Problems to work on:
**A.** From the article on the Times election arrow map, write out the portion starting with "According to Wilson" and going on through "instantly recognizable format.".
**B.** In the article on the Times election arrow map, what share of counties with nearly complete results shifted in favor of Trump in 2024?
**C.** Extend the article on the Times election arrow map, picking up right after its last sentence.

Passage given:
:::

The map, published by the Times using election results from 4 a.m. Wednesday morning, is a dense sea of right-facing red arrows, punctuated every so often by a small scattering of blue vectors. Each red arrow represents a U.S. county where Republicans gained ground in the 2024 election compared to the 2020 election, and the arrows’ lengths correlate to the magnitude of those gains. Overall, the map concisely illustrates an overwhelming nationwide shift to the right—literally and figuratively.

A detail of the map published in the article, Early Results Show a Red Shift Across the U.S.; explore the full map here. [Screenshot: NY Times]

According to the NYT’s analysis of the counties with nearly complete election results, more than 90% shifted in favor of Trump in 2024. Some of the biggest gains were made in urban counties, counties with large populations between ages 18-34, and those that were less than 50% white—all areas that have historically performed better for Democrats. Unlike The Times’s needle graphic, which has become notorious for boiling election results down to one anxiety-inducing barometer, the arrow map format converts these micro-level trends into an easily-digestible portrait of the country’s increasingly red-leaning populace. 

According to Wilson Andrews, deputy graphics editor at the NYT, the publication has been using arrows in various forms as a core election data-visualization tool since the mid-2000s. From a broader perspective, he says, arrows are an ideal shape for election graphics because they can convey multiple variables in an instantly recognizable format.

“You can modify the length of the arrow, you can modify the size of the arrow head, you can change the color, and you can also change the direction,” Andrews says. “All of those are simple enough variables that you could tweak in the design that are still understood by most people.”

For American politics specifically, wherein left, right, blue, and red are interlinked, he says arrows can create a “strong visual metaphor of a political spectrum.” That became clear in 2016, when the NYT first debuted a live, interactive, arrow-based election map for the first time.

:::

Extracted material:
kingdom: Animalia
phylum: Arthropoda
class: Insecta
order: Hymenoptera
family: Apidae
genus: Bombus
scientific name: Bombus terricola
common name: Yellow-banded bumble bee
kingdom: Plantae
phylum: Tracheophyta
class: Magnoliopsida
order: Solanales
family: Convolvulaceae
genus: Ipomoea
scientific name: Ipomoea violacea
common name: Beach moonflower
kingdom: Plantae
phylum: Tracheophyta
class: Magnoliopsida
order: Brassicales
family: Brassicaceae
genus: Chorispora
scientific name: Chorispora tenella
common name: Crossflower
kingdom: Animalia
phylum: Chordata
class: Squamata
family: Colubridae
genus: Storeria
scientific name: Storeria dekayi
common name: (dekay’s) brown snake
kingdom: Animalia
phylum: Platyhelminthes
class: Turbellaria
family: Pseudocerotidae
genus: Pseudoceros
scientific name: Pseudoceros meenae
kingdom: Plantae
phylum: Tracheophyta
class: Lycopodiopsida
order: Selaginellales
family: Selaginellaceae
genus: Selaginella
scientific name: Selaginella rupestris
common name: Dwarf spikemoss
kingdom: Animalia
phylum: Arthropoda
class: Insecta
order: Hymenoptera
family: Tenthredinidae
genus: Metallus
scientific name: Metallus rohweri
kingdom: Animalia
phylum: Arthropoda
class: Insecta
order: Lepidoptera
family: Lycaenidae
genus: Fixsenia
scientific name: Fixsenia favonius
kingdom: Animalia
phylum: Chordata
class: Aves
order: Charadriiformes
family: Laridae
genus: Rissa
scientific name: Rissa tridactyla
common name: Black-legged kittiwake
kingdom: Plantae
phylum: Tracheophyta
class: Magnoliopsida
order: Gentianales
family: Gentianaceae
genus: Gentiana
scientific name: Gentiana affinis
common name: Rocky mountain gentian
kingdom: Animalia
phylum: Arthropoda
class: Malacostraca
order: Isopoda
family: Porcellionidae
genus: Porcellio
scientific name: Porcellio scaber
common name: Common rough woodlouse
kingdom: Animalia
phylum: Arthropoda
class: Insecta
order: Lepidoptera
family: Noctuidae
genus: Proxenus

:::

Exercise answers:
**A.**
According to Wilson Andrews, deputy graphics editor at the NYT, the publication has been using arrows in various forms as a core election data-visualization tool since the mid-2000s. From a broader perspective, he says, arrows are an ideal shape for election graphics because they can convey multiple variables in an instantly recognizable format.

**B.** More than 90%.

**C.**
The 2016 map: How Trump Reshaped the Election Map [Screenshot: NY Times]

“It adds another layer of storytelling to what is otherwise more utilitarian map forms, like the choropleth [the standard map shaded by state winners] or the bubble maps that show the size of the margin,” Andrews says. “We found that pretty intuitive and something that we could actually add to a results display that doesn’t need a whole lot of additional explanatory text—which is kind of the bar for our results dashboards. They need to be able to stand on their own without a lot of text because we want to try to keep those pages lightweight as possible.”

Since 2016, the Times has streamlined the shapes of its election map arrows to make them more legible, thickening the arrows, straightening the arrow paths, and slimming down the arrowheads.

While this year’s map will continue to be updated as results arrive (states like Washington, Oregon, and California, for example, aren’t well-represented yet), its results are already pretty stark. Back in 2020, a similar visualization showed a much more even distribution of Democratic and Republican gains. Even in 2016, when Trump won against Democratic candidate Hillary Clinton, Republicans’ largest gains were mainly attributable to rural counties, and remained more isolated to those areas.

“On the whole, the national map is pretty stunningly shifting to the right,” Andrews says. “I think that’s kind of the biggest early takeaway from this election, is just how widespread that voting pattern was.”